# Testing new Duel Tree Addition



## sharp eye (Jun 3, 2014)

Hello everybody,

Taking advantage of a nice day here in California I am testing this Duel Tree, new addition to my Knock Down targets, shooting from 33 ft distance. The pads are made using brackets (GrayWolf's idea) and two discs of stiff leather on each side. The targets are easily exchangeable to a smaller size for more challenging shooting.


----------



## Tag (Jun 11, 2014)

Looks good. GrayWolf is one of the finest gentleman I have ever met.


----------



## Charles (Aug 26, 2010)

That works very well!!! How about some design details??

Cheers ..... Charles


----------



## leon13 (Oct 4, 2012)

Looks good 
Any how to pics by any chance ?
Cheers


----------



## sharp eye (Jun 3, 2014)

Thanks for the comments.

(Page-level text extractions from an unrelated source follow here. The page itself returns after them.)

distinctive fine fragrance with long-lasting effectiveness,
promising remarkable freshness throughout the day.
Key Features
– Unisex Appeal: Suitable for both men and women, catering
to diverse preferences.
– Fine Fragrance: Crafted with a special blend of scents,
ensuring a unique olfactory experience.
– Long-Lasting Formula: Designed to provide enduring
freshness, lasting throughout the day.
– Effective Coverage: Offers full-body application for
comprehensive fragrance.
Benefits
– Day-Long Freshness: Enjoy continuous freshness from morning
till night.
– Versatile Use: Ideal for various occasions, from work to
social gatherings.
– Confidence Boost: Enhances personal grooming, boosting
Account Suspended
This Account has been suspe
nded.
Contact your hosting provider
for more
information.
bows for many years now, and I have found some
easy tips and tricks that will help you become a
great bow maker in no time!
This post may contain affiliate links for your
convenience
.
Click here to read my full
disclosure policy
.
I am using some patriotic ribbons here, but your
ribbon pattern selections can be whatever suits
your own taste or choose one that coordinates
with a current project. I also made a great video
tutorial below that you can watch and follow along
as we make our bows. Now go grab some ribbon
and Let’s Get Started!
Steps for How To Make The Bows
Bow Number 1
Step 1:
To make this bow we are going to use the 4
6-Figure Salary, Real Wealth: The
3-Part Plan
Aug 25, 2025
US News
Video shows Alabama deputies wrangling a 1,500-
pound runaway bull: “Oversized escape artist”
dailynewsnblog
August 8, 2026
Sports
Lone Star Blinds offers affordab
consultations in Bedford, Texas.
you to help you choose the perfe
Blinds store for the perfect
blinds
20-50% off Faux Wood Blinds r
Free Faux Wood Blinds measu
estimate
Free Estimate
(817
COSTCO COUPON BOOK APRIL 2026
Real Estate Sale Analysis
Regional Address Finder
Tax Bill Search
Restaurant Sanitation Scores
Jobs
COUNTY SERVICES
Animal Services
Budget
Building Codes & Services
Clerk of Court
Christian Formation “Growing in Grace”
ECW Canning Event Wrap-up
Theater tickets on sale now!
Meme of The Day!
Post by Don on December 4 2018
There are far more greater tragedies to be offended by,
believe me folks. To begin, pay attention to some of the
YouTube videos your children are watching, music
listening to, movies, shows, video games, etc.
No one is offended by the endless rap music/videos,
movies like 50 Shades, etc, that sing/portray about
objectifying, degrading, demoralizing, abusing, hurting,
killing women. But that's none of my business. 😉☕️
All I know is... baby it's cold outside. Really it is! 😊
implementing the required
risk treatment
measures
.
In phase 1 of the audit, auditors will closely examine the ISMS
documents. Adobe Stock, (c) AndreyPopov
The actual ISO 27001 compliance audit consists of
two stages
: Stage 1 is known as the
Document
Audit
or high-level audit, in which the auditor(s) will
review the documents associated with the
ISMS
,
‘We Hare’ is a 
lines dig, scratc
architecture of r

I'll ad pics as soon as we get another break from the current storm and I will be abler to remove the Duel Tree from the housing and show more details. The weather report shows that this coming Sunday we might have a not-rainy day.


----------



## sharp eye (Jun 3, 2014)

@ Charles and Leo, I sent you a PM.


----------



## qnpfs (Nov 25, 2015)

So cool, and nice shooting! I'm very interested in the mechanism. Thank you for sharing.

Sent from my MotoG3 using Tapatalk


----------



## alfshooter (May 11, 2011)

:bowdown: :thumbsup:


----------



## RealLucky (Dec 28, 2015)

Thats one of the best target boxes i've seen in a long while. Great setup.

Sent from my SM-G900P using Tapatalk


----------